Désamour pour les livrets réglementés : un basculement historique vers l'assurance vie

Le paysage de l'épargne en France traverse une phase de mutation profonde suite à l'érosion des taux réglementés amorcée en février 2025. Face à des rendements devenus moins compétitifs, les ménages procèdent à des arbitrages massifs, délaissant les livrets liquides au profit de solutions de placement plus rémunératrices.
Une décollecte marquée pour les supports d'épargne classiques
Le reflux des capitaux sur les placements de court terme se confirme. Selon les dernières données publiées par la Caisse des Dépôts, le duo emblématique formé par le Livret A et le LDDS a affiché un solde négatif de 960 millions d'euros sur le seul mois de novembre. Ce désintérêt s'explique principalement par un rendement qui stagne à 1,7 % depuis le mois d'août, avec la perspective d'un nouvel ajustement à la baisse prévu pour février prochain.

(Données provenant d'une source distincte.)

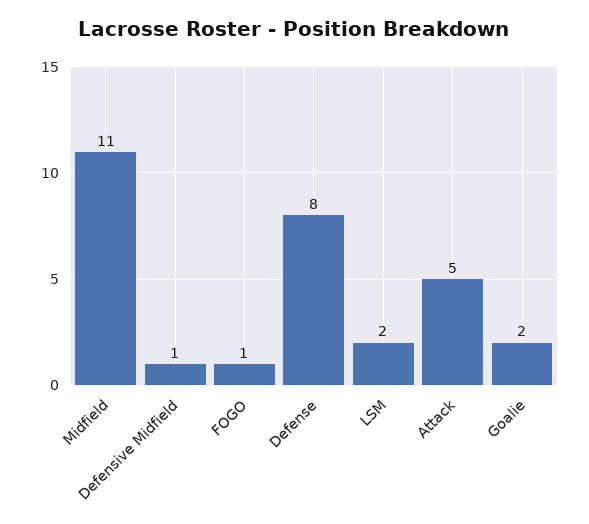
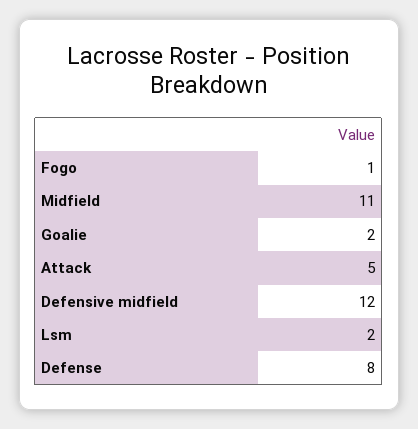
  {
    "Midfield": 11,
-   "Defensive Midfield": 1,
+   "Defensive Midfield": 12,
    "FOGO": 1,
    "Defense": 8,
    "LSM": 2,
    "Attack": 5,
    "Goalie": 2
  }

Le Livret d'Épargne Populaire (LEP), malgré son statut de protection pour les revenus modestes, n'échappe pas à cette tendance. Bien que son encours global atteigne 80,9 milliards d'euros à la fin novembre, il a subi une fuite de 1,5 milliard d'euros entre janvier et octobre. Son taux, fixé à 2,7 % depuis l'été dernier, semble ne plus suffire à compenser l'attrait des nouvelles offres de marché.
| Type de placement | Taux actuel (fin 2025) | Encours total (milliards €) |
|---|---|---|
| Livret A & LDDS | 1,7 % | 600,8 |
| LEP | 2,7 % | 80,9 |
| Fonds en euros (moyenne) | ~2,5 % | - |
Le renouveau de l'assurance vie comme refuge de performance
Ce retrait massif des livrets réglementés profite directement à l'assurance vie. Philippe Crevel, à la tête du Cercle de l'Épargne, souligne que les versements pourraient atteindre le seuil symbolique des 50 milliards d'euros d'ici la fin de l'année. Les épargnants sont séduits par le fonds en euros qui combine garantie du capital et rendements supérieurs. En 2025, si la moyenne du marché devrait s'établir autour de 2,5 %, les contrats d'élite affichent des performances allant jusqu'à 3,60 %.

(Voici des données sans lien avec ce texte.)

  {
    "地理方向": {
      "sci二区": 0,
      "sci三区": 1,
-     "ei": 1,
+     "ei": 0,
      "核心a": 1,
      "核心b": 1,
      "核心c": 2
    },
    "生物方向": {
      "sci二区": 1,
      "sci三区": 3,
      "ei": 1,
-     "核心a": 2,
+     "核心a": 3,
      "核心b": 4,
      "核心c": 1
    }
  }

L'attractivité est d'autant plus forte que de nombreux acteurs du secteur proposent des politiques de taux "boostés" pour capter les liquidités sortantes des banques de détail. Cette stratégie permet aux investisseurs de bénéficier d'une fiscalité avantageuse sur le long terme tout en profitant d'une rémunération bien plus dynamique que celle du Livret A, dont la cote de popularité s'effrite depuis le mois d'août.
Les perspectives du marché financier pour le premier trimestre 2026
La hiérarchie des placements semble désormais stabilisée au profit des supports longs. Les ménages français, autrefois attachés à la disponibilité immédiate du Livret A, acceptent désormais de bloquer une partie de leurs économies pour contrer la baisse des taux courts. Le plafond du LEP, toujours limité à 22 822,54 euros, reste une niche spécifique, mais l'essentiel de la bataille pour l'épargne se joue désormais sur les supports capables d'offrir plus de 3 % de rendement brut.

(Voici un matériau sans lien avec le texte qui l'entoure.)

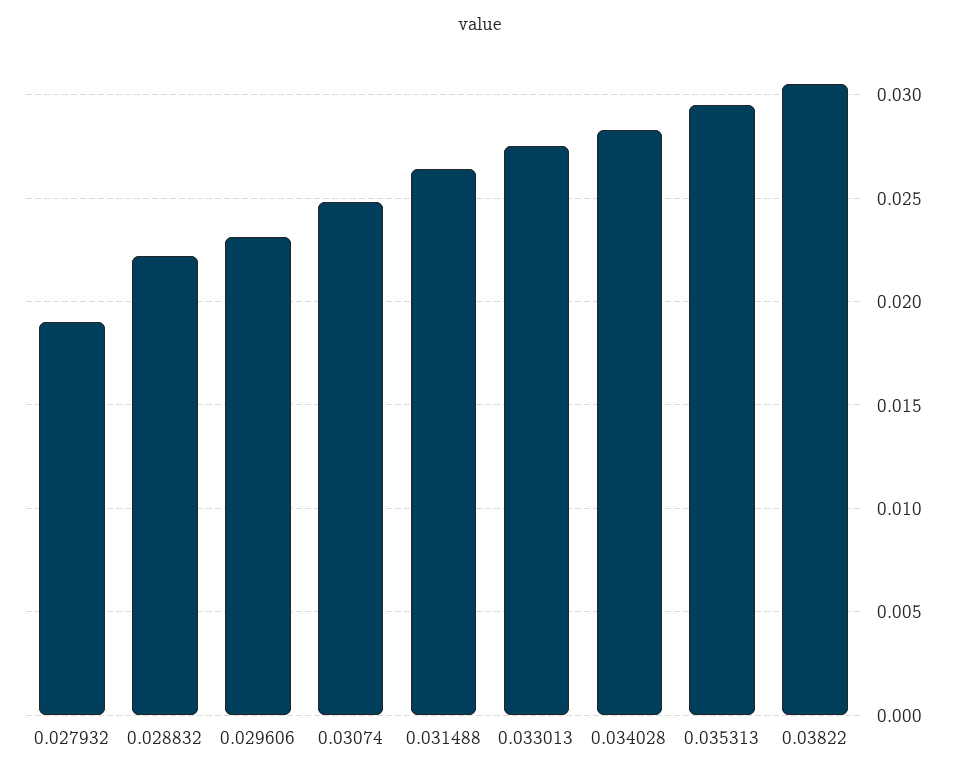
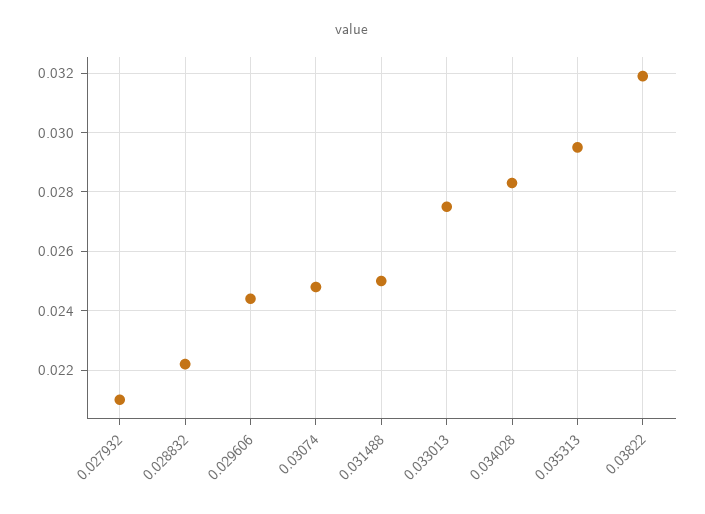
  {
-   "0.027932": 0.019,
+   "0.027932": 0.021,
    "0.028832": 0.022,
-   "0.029606": 0.023,
+   "0.029606": 0.0245,
    "0.03074": 0.025,
-   "0.031488": 0.0265,
+   "0.031488": 0.025,
    "0.033013": 0.0275,
    "0.034028": 0.0285,
    "0.035313": 0.0295,
-   "0.03822": 0.0305
+   "0.03822": 0.032
  }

Les professionnels du secteur anticipent que ce mouvement de vases communicants se poursuivra tant que l'écart de rémunération entre les fonds euros et les livrets réglementés restera supérieur à un point. La prudence reste toutefois de mise pour 2026, car les futures décisions de la Banque de France sur le calcul de l'usure et des taux d'épargne pourraient à nouveau rebattre les cartes du patrimoine des Français.